Chelsea is among 1,500 people, many of them top- level executives, who have been trained by Elkins on Six Hats. All employees in Boeing's commercial airplanes group, space group, aircraft and missile group, and shared-services group can ask for Elkins' help.
"We're very careful with implementation of the Six Hats, in that we work with teams that are ready to use it," Elkins said, explaining that before providing full-fledged training, he introduces the method and allows the group to decide if they want to learn it. "Most of the time, they want to do it. But we don't push it on anybody."
Only one person rejected Six Hats after training, said Elkins. These are good odds, but the close-mindedness of individuals is the most common obstacle to teaching the tool successfully.
"If the people who are involved in the Six Hats don't want to play, there's nothing you can do to get them to play," said Van Brollini, test engineering manager, National Semiconductor Corp., Tucson, AZ. "Sometimes you fire them. I've had to do that a couple of times." However, this was after Brollini asked those individuals for an alternative thinking-tool. If someone scoffs at Six Hats, Brollini always asks them for another solution and will implement their suggestion.
Here are implementation tips to help increase acceptance and successful use of Six Hats:
- Qualified facilitator--The person who is running a Six-Hats meeting should be adequately trained by a certified trainer and even attain certification himself. Facilitators should also have certain personality traits, such as being open-minded, observant, and unbiased. They need to be able to ask probing questions to get precise interpretation of ideas. A good ear is needed, as facilitators must listen to everyone and encourage those who seem withdrawn from the discussion.
- Adequate training--Not only must the facilitator be fully trained, but so must the trainees. In a world where time is money, it's tempting to teach briskly. Elkins recommends one-day training for teams and two-day training for facilitators.
- Order of the hats--Sequence of the hats can make or break the tool. Although some people choose an order and stick with it for all situations, you often need to rework the order according to your goals. For example, one day you simply might want only ideas, so you use the green hat to brainstorm. The following week, after the ideas have sim- mered, you can evaluate them with the yellow hat / black hat sequence to explore the value and difficulties of the ideas.

━━━━

▶ **THINGS TO DO**
**1.** In the Six Hats text, how long does Elkins recommend training to last for teams and for facilitators?
**2.** Write the next part of the Six Hats text, picking up right after its final sentence.

▶ **PROVIDED MATERIAL**
━━━━

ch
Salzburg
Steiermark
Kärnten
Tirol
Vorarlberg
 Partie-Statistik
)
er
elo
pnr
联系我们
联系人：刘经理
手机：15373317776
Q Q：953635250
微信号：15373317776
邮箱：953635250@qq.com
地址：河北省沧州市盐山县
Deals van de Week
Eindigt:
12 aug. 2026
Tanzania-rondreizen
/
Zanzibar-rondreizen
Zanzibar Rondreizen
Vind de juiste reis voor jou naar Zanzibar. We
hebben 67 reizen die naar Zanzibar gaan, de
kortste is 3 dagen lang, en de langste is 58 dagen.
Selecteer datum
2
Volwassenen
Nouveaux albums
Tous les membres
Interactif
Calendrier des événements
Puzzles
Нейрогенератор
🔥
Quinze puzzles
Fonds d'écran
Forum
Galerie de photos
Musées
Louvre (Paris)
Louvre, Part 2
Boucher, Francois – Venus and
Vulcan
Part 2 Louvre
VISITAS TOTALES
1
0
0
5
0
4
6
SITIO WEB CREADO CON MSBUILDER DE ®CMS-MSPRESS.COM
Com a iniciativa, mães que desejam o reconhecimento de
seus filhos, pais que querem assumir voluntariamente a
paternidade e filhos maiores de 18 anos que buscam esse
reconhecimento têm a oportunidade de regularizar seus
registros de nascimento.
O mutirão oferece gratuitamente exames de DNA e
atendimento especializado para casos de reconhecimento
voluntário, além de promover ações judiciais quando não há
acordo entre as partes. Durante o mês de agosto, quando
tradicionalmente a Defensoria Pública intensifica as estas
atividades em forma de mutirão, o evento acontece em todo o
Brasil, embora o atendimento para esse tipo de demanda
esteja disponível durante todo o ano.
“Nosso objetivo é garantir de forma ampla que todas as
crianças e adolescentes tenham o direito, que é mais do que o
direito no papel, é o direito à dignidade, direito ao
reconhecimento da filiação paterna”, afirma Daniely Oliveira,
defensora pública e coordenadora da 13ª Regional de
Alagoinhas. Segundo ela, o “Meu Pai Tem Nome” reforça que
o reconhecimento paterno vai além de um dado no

━━━━

▶ **RESULTS FOR EACH TASK**
**1.** One day for teams and two days for facilitators.

**2.**
- Partnerships--It's not realistic to rely on one person to train an entire corporation, nor is it
to build an organization solely dedicated to teaching the method. Thus, consider building a partnership model, like Elkins did. His two-tier partnership has a couple of certified instructors on one level, and several facilitators who can lead meetings, but not train, on another level.
If you carefully implement Six Hats and people buy into it, the results can be fabulous. Teresa Omar, now a quality manager at Acutek Adhesive Specialties, Inglewood, CA, has avidly promoted Six Hats and has rave reviews: Meeting times were reduced from 1.5 hr. to 20 min. This triggered motivation in employees, as they felt better not wasting time in unproductive meetings. Implementation of ideas became easier, because everyone helped developed the concepts. And finally, people had fun using Six Hats.
At ABB Corp. Research Oy, Vaasa, Finland, interaction of different cultures creates a communication challenge. The researcher of electricity distribution uses the hats during international project meetings. The facilitator can say "green hat," and everyone knows what that means. Time isn't wasted just trying to figure out the question. "The Six Thinking Hats is useful for leveling the cultural playing field in a multinational company like ABB," said Alex D'Anci, creativity trainer and facilitator. "We don't need to worry so much about how to interact with different cultures."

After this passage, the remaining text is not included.